(Work task) The line count for "with" is all that is needed: say how many lines in the listing below contain it.

(Records shown)
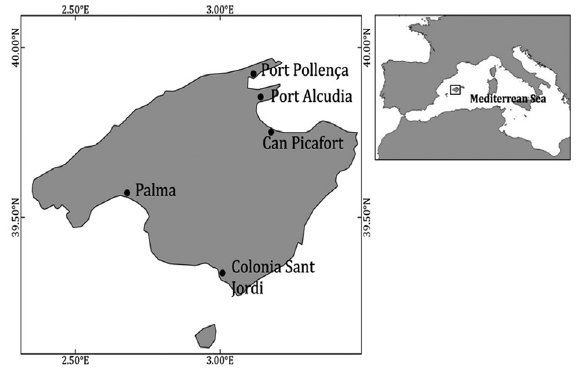
Fig. 1. – Sampled ports of the transparent goby fishery of Mallorca Island (western Mediterranean).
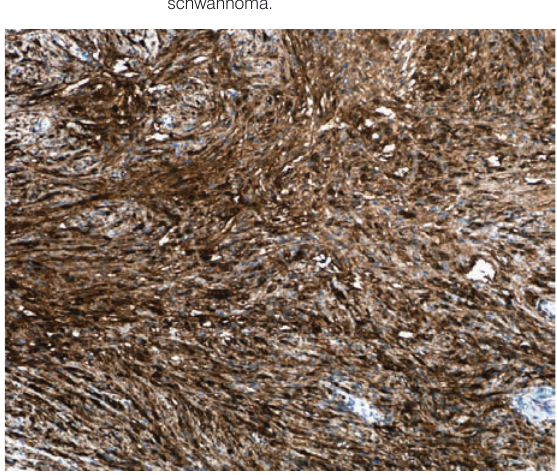
Figure 5. Strong immunoreactivity for S-100 protein in schwannoma.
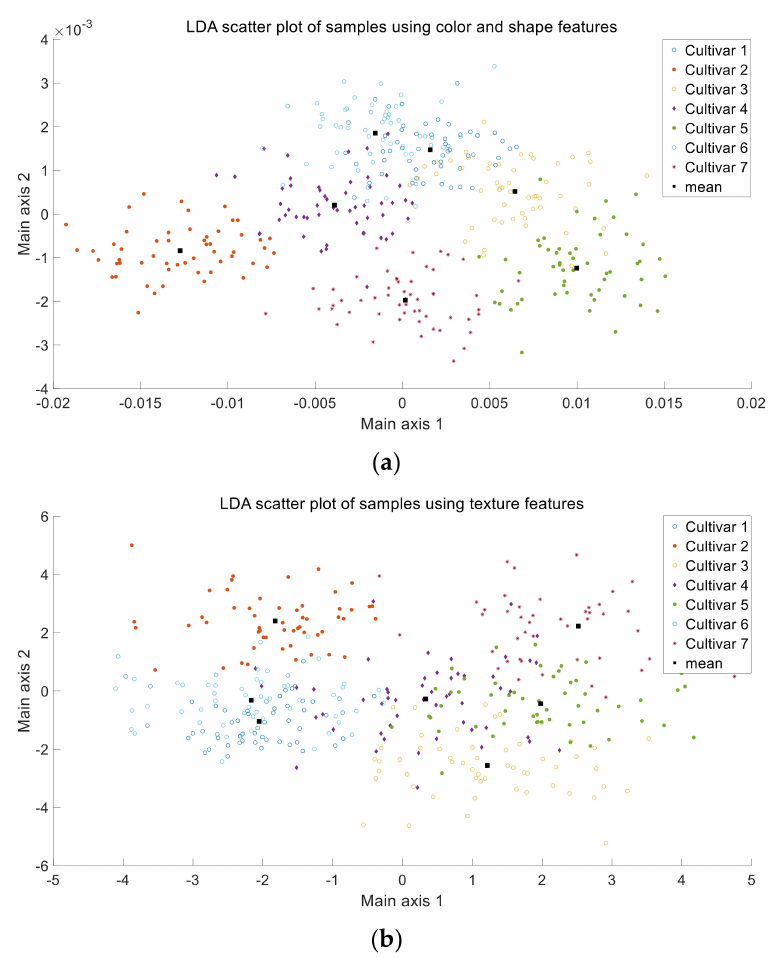
Figure 5. ( a ) Linear discriminant analysis (LDA) scatter plot of samples using color and shape features, ( b ) LDA scatter plot of samples using texture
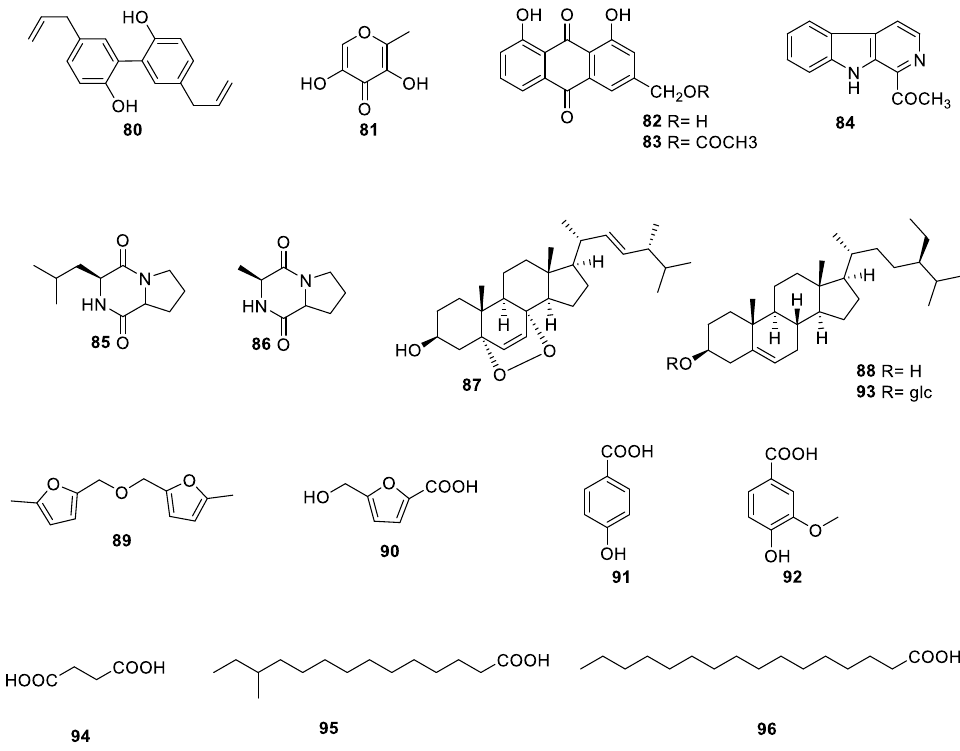
Figure 6. The structures of miscellaneous compounds from S. grosvenorii .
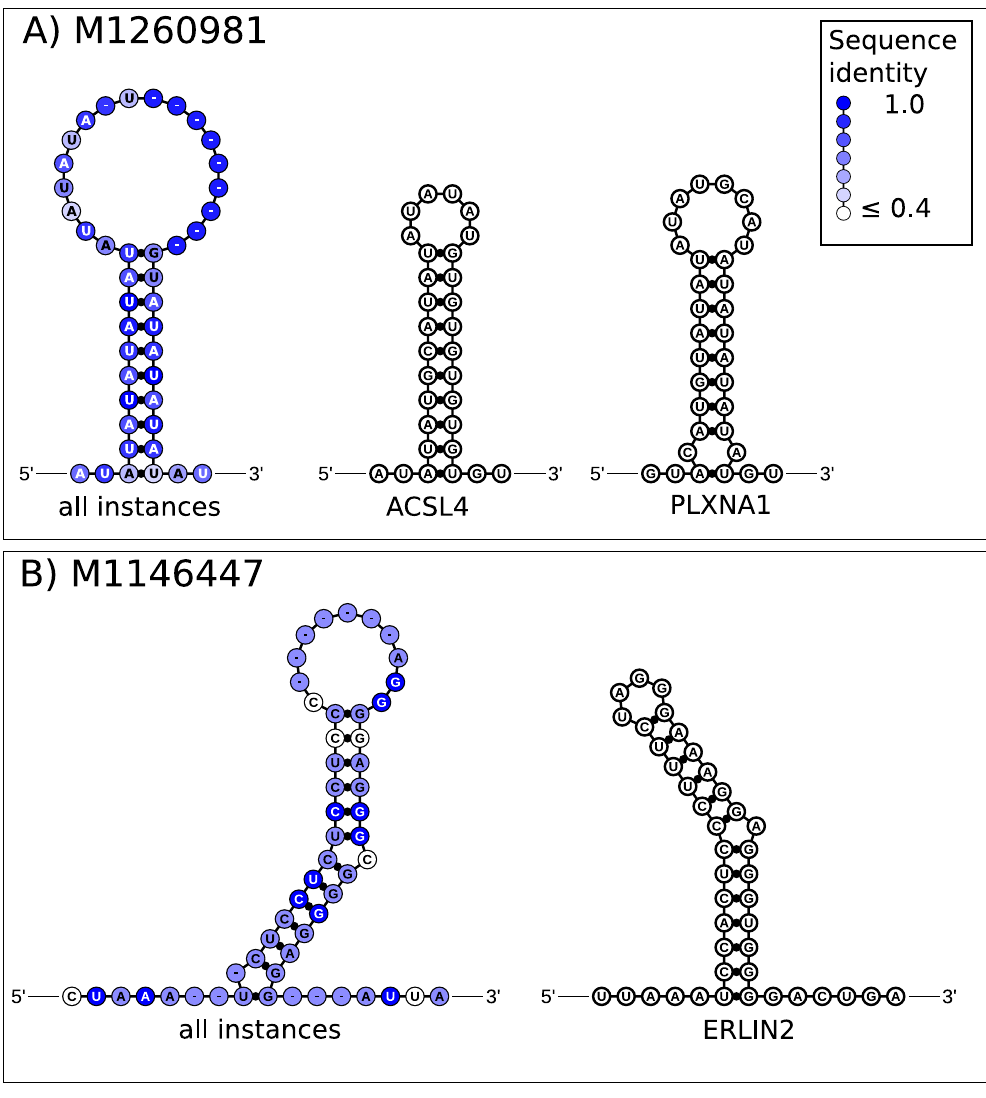
Figure 4. Examples of reoccurring RNA structure motifs. Each panel shows the consensus structure based on the predicted instances of the corresponding conserved RNA structure (CRS) motif and instances of the CRS in brain related genes. The sequence identity is computed over the predicted instances of the motif and given by a white to blue color gradient. RNA secondary structure diagrams were drawn with RNAfdl 104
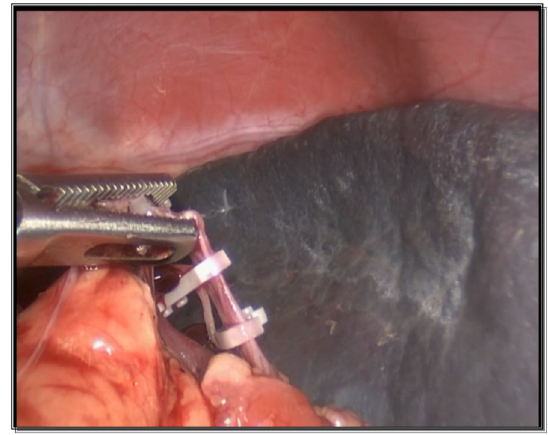
Fig. 6 Control of the vein with Hem-o-lock clips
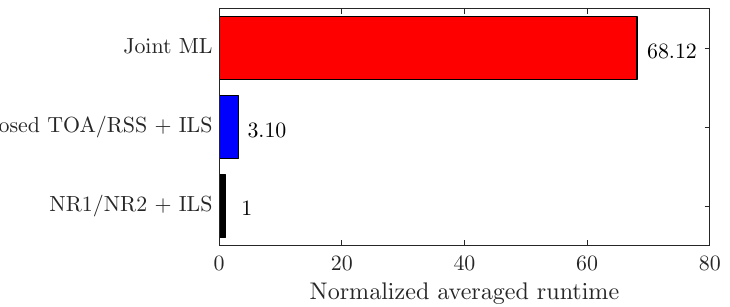
Figure 3. Averaged runtimes of the considered localization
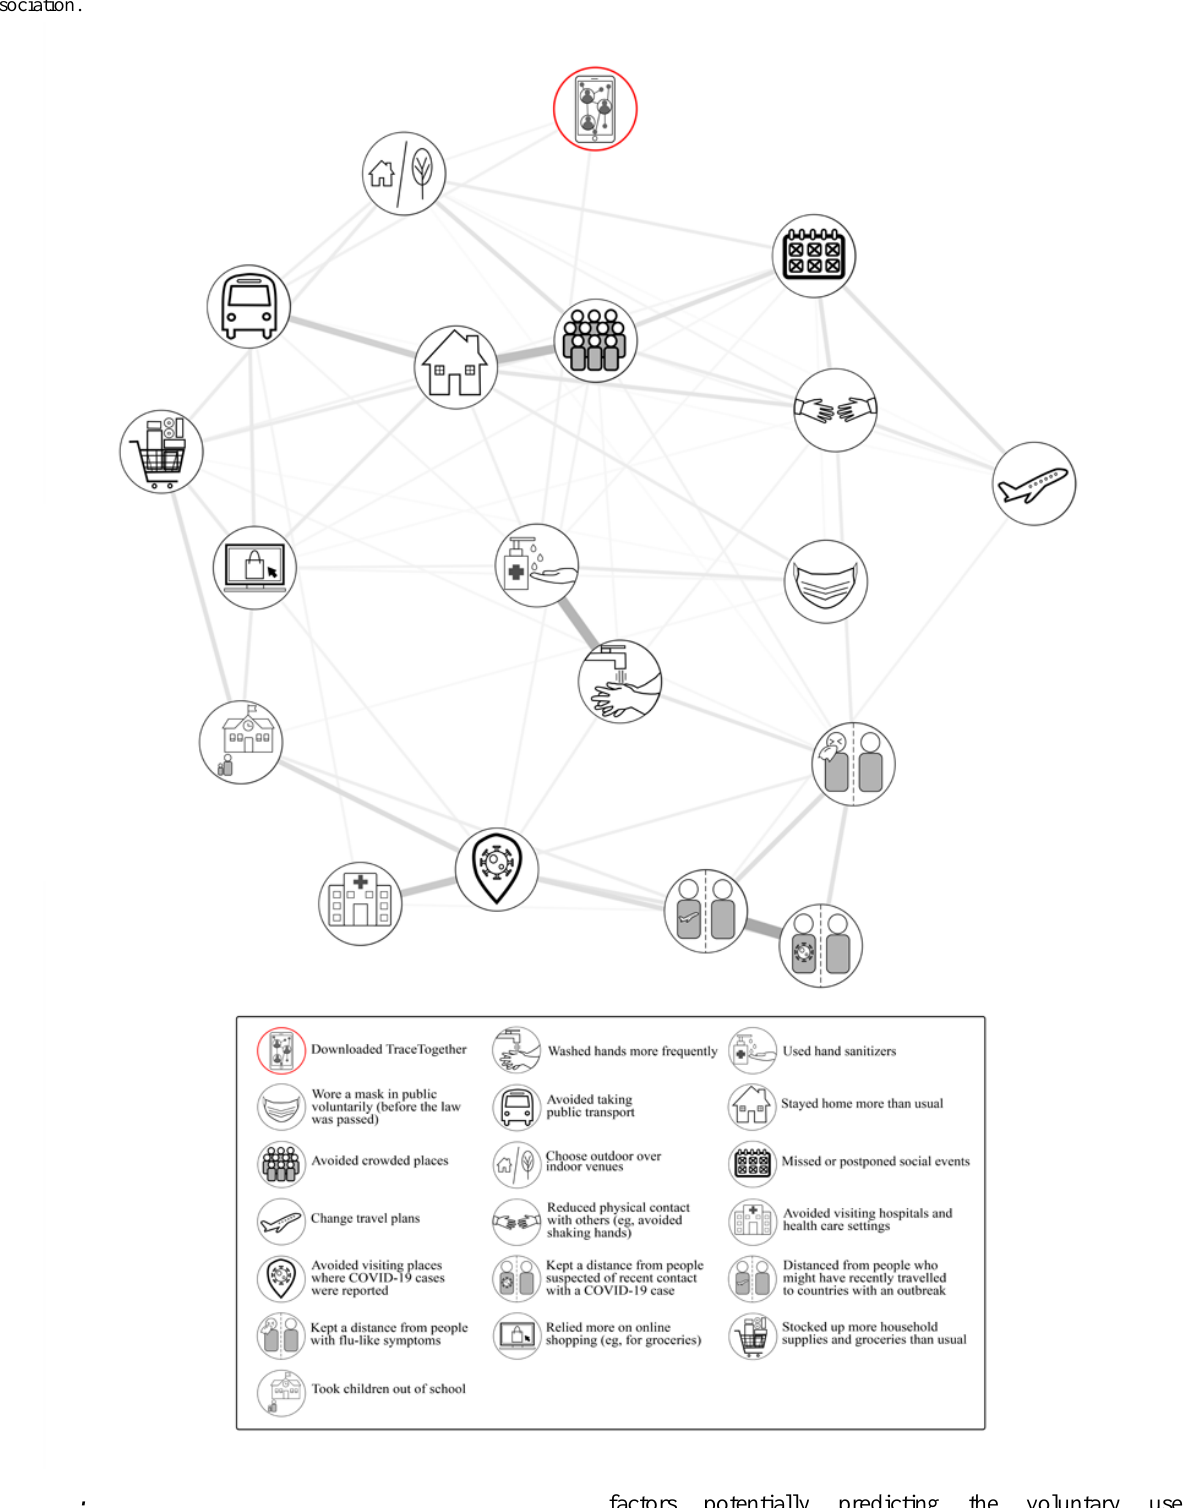
Figure 2. A model depicting how TraceTogether usage relates to other pandemic-related behavioral changes. Line thickness represents the strength of an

(Task response) 2